# Old Russian Rangefinders



## frXnz kafka (Oct 23, 2007)

What's the scoop on these things? They go pretty cheap on eBay, are they any good? I'm not expecting miracles, just something to play around with. I'm particularly looking at the FED-2.


----------



## Mitica100 (Oct 23, 2007)

Russian cameras were mostly copies of the German ones (Contax/Kiev and Leica/Fed-Zorkii). While the mechanics are OK, the optics are often underpar. That's due to a very lax quality control (I think it was rather a quantity control back then) and if you get two good lenses in a batch of ten identical ones, then you're lucky.
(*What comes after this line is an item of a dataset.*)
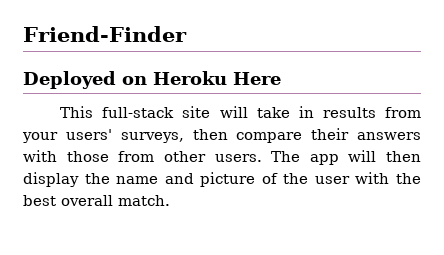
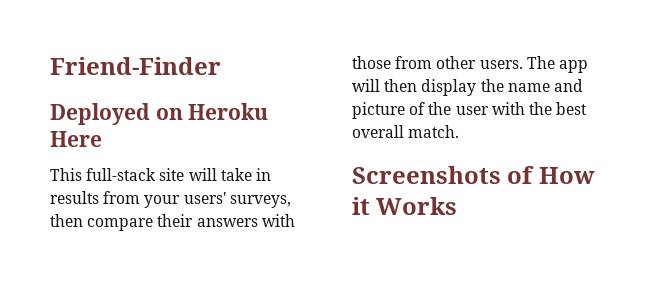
(170, 200) none -> [352,166,595,184] [352,197,458,215] // Screenshots of How it Works

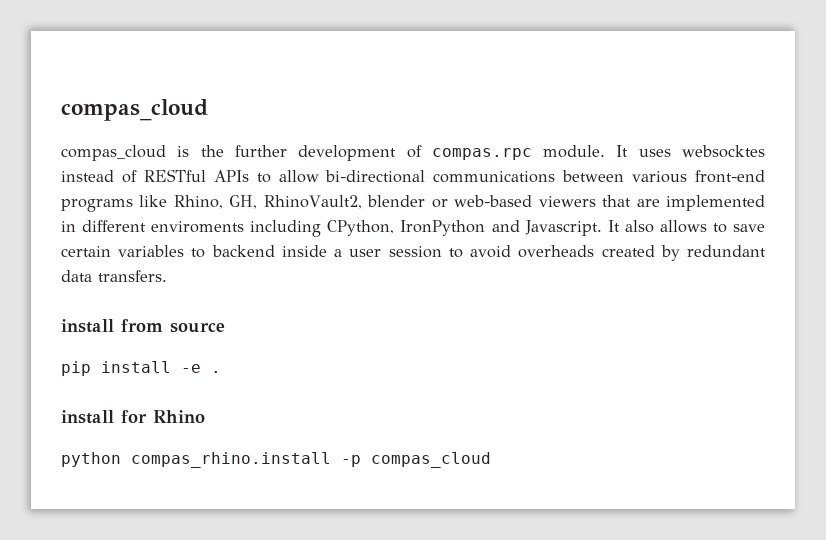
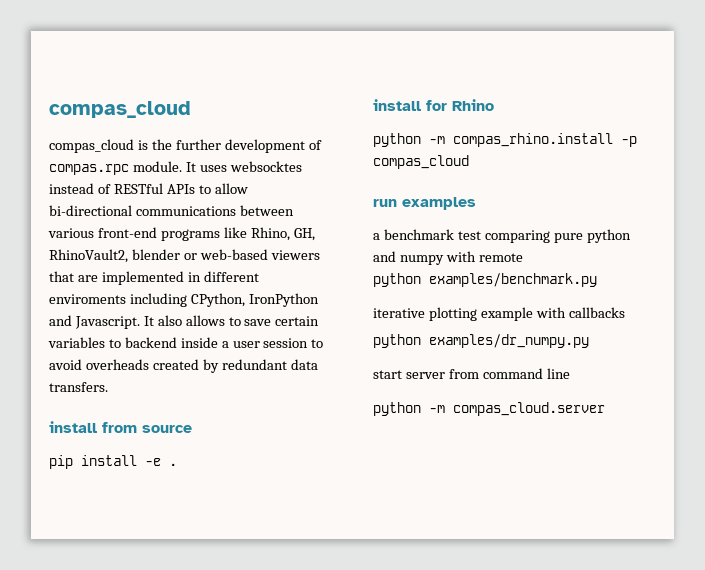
(121, 459) none -> [429,136,445,144] -m
(491, 460) none -> [373,197,476,210] [373,229,631,243] [373,251,523,265] [373,273,597,287] [373,307,625,321] [373,334,589,348] [373,368,570,379] [373,402,605,416] // run examples // a benchmark test comparing pure python and numpy with remote // python examples/benchmark.py // iterative plotting example with callbacks // python examples/dr_numpy.py // start server from command line // python -m compas_cloud.server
These cameras were made in huge quantities and that explains why they're so cheap nowadays.

All that being said though, you can't beat a good working Zorkii/Fed with a good lens, at least price wise.


----------



## Helen B (Oct 23, 2007)

Back in the sixties I spent a while trying to decide between a Fed and a Zorki, and ended up getting a Zorki 4. Maybe it was because it came with a faster lens. I was quite happy with it. The lens was soft at wider apertures, but not unusably so, and it performed well when stopped down. A good lens hood was essential. As Mitica says, the quality of the lenses varied widely from example to example. 

Best,
Helen


----------



## frXnz kafka (Oct 28, 2007)

Well I guess we'll find out in a week or so. Just picked up a FED-2 on eBay.


----------



## jwkwd (Oct 31, 2007)

I have a Zorki and found that the biggest pain, is getting the film leader cut right so you can load it.


----------